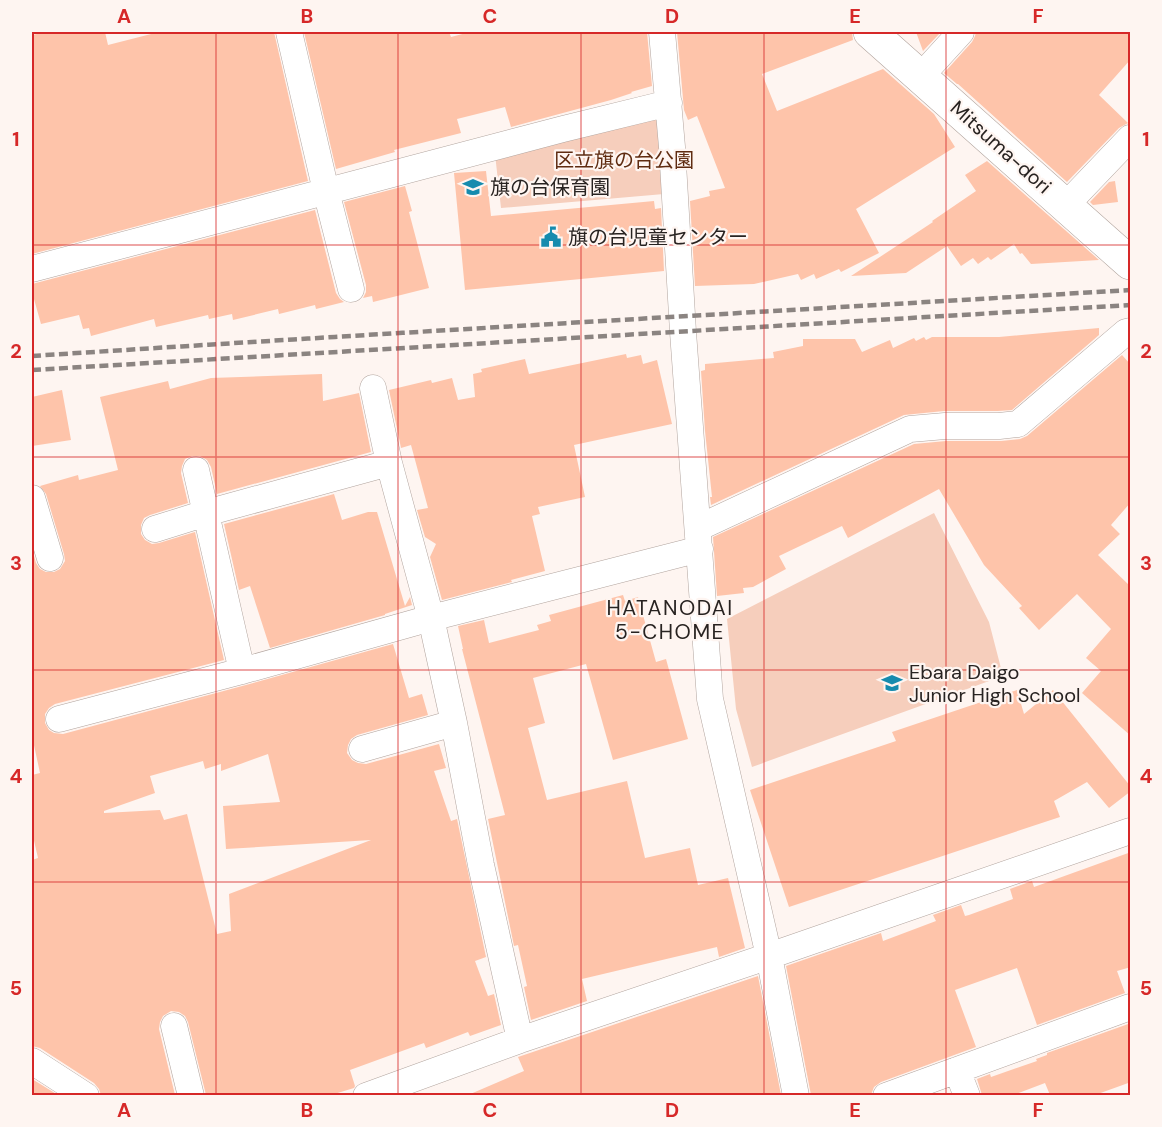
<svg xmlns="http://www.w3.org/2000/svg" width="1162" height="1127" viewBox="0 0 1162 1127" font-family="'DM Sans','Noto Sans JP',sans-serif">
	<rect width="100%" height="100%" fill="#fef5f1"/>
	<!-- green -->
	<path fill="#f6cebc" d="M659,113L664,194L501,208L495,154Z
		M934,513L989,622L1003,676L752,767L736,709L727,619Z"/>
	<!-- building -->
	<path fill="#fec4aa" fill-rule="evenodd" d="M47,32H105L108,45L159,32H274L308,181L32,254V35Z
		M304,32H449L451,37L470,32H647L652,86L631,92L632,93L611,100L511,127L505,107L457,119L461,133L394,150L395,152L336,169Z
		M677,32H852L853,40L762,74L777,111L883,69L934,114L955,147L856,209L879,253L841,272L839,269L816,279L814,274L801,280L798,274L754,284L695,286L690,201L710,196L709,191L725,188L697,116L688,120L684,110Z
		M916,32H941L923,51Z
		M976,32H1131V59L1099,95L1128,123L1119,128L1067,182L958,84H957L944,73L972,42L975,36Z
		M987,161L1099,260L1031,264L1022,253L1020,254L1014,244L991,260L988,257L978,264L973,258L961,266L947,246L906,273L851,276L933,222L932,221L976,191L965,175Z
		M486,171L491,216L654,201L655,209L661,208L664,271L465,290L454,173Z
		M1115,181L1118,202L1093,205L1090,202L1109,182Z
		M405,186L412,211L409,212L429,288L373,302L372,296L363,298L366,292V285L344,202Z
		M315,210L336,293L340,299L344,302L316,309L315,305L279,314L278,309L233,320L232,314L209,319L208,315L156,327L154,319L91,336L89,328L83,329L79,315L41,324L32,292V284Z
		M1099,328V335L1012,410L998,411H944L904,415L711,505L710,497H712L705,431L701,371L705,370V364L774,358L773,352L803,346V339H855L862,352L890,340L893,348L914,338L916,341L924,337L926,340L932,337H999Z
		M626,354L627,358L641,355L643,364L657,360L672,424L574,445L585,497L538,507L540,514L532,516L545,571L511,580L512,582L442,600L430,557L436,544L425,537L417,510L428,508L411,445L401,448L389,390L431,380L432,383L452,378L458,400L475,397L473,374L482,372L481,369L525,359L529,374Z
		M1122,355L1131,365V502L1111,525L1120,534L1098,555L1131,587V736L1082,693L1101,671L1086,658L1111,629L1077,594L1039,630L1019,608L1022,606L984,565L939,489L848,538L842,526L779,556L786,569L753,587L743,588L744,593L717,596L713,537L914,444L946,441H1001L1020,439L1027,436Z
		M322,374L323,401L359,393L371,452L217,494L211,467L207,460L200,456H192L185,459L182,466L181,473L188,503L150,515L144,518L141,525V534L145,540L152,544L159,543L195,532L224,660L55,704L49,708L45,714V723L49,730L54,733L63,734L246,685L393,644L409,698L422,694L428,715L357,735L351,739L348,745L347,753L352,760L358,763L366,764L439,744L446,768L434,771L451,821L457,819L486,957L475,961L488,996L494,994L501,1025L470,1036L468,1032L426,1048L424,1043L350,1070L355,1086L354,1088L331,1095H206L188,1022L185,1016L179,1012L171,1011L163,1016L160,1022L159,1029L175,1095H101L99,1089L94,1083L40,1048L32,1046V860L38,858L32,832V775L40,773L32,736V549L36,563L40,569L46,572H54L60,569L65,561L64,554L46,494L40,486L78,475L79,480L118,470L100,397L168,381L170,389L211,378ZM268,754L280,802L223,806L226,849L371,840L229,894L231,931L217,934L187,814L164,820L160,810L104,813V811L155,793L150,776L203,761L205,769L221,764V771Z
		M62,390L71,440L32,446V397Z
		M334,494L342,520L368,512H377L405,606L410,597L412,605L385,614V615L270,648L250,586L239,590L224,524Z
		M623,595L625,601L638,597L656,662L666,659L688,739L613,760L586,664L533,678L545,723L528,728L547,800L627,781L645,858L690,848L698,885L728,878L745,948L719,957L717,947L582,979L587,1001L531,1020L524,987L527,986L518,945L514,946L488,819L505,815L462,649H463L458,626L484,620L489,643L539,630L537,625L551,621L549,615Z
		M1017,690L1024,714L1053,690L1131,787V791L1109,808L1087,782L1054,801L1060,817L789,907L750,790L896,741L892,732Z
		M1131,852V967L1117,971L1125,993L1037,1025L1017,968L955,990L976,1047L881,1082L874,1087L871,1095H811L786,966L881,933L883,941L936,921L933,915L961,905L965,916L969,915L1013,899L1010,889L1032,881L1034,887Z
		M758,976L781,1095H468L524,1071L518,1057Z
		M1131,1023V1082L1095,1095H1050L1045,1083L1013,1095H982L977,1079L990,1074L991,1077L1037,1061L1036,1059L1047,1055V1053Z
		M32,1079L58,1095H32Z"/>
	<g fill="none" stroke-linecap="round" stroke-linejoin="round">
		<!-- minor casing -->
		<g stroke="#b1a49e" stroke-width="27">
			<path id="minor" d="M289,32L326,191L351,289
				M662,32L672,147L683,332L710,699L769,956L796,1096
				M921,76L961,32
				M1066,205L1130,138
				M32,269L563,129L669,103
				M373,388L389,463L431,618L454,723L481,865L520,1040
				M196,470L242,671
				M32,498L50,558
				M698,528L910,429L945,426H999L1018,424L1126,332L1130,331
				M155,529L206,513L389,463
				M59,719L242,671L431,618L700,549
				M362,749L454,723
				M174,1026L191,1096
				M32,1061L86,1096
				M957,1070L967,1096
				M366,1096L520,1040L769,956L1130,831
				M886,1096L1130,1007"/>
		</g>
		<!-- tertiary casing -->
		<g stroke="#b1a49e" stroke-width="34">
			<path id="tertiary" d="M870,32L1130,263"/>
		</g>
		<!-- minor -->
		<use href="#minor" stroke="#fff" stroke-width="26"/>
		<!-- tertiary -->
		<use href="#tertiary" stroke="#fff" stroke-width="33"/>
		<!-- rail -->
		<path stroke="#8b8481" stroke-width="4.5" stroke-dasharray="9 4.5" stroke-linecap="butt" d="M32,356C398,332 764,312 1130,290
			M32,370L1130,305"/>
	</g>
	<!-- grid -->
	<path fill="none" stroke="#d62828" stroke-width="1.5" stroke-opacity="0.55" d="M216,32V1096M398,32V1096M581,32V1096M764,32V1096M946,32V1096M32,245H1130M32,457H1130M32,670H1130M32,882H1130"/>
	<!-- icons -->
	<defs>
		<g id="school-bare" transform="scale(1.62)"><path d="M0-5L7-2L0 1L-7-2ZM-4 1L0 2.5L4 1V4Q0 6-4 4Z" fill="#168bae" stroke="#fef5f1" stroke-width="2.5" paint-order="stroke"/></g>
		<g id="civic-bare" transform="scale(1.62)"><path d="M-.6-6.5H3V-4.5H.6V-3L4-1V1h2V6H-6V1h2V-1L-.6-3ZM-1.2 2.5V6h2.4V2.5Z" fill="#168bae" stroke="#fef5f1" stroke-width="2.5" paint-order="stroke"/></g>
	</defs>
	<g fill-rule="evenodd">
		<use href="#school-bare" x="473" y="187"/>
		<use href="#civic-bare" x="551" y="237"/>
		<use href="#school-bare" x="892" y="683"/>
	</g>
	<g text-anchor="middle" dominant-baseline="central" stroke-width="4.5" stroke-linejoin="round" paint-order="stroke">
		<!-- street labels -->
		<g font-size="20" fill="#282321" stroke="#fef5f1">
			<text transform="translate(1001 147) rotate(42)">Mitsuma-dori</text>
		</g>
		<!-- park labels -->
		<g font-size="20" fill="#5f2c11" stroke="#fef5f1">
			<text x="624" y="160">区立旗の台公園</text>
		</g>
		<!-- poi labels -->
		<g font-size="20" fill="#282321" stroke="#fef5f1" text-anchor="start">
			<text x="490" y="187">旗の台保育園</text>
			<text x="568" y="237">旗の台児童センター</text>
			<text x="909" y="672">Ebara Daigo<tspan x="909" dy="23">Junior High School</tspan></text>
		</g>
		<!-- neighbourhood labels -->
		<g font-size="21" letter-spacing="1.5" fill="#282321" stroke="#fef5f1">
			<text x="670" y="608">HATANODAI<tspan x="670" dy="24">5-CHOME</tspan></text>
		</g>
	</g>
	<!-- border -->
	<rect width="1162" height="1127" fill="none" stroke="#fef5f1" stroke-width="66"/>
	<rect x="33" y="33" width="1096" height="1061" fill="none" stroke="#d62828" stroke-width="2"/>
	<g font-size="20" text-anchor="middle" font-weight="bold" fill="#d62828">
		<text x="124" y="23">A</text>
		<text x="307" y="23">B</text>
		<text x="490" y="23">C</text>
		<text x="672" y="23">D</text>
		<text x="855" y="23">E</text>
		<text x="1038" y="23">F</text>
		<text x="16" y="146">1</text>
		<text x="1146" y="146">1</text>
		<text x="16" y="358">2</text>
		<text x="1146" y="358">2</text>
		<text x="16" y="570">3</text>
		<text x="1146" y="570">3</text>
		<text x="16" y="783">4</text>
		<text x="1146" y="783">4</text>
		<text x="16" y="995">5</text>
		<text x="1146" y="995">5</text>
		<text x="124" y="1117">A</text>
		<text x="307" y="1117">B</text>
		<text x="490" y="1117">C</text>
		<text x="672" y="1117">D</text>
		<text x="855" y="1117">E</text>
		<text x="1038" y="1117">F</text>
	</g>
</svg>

┄┄┄┄┄┄┄┄┄┄

To do
Using the data above, reproduce exactly the lines from the line that contains "M758,976L781,1095H468L524,1071L518,1057Z" through the line that contains "M373,388L389,463L431,618L454,723L481,865L520,1040", including both.

Your solution
		M758,976L781,1095H468L524,1071L518,1057Z
		M1131,1023V1082L1095,1095H1050L1045,1083L1013,1095H982L977,1079L990,1074L991,1077L1037,1061L1036,1059L1047,1055V1053Z
		M32,1079L58,1095H32Z"/>
	<g fill="none" stroke-linecap="round" stroke-linejoin="round">
		<!-- minor casing -->
		<g stroke="#b1a49e" stroke-width="27">
			<path id="minor" d="M289,32L326,191L351,289
				M662,32L672,147L683,332L710,699L769,956L796,1096
				M921,76L961,32
				M1066,205L1130,138
				M32,269L563,129L669,103
				M373,388L389,463L431,618L454,723L481,865L520,1040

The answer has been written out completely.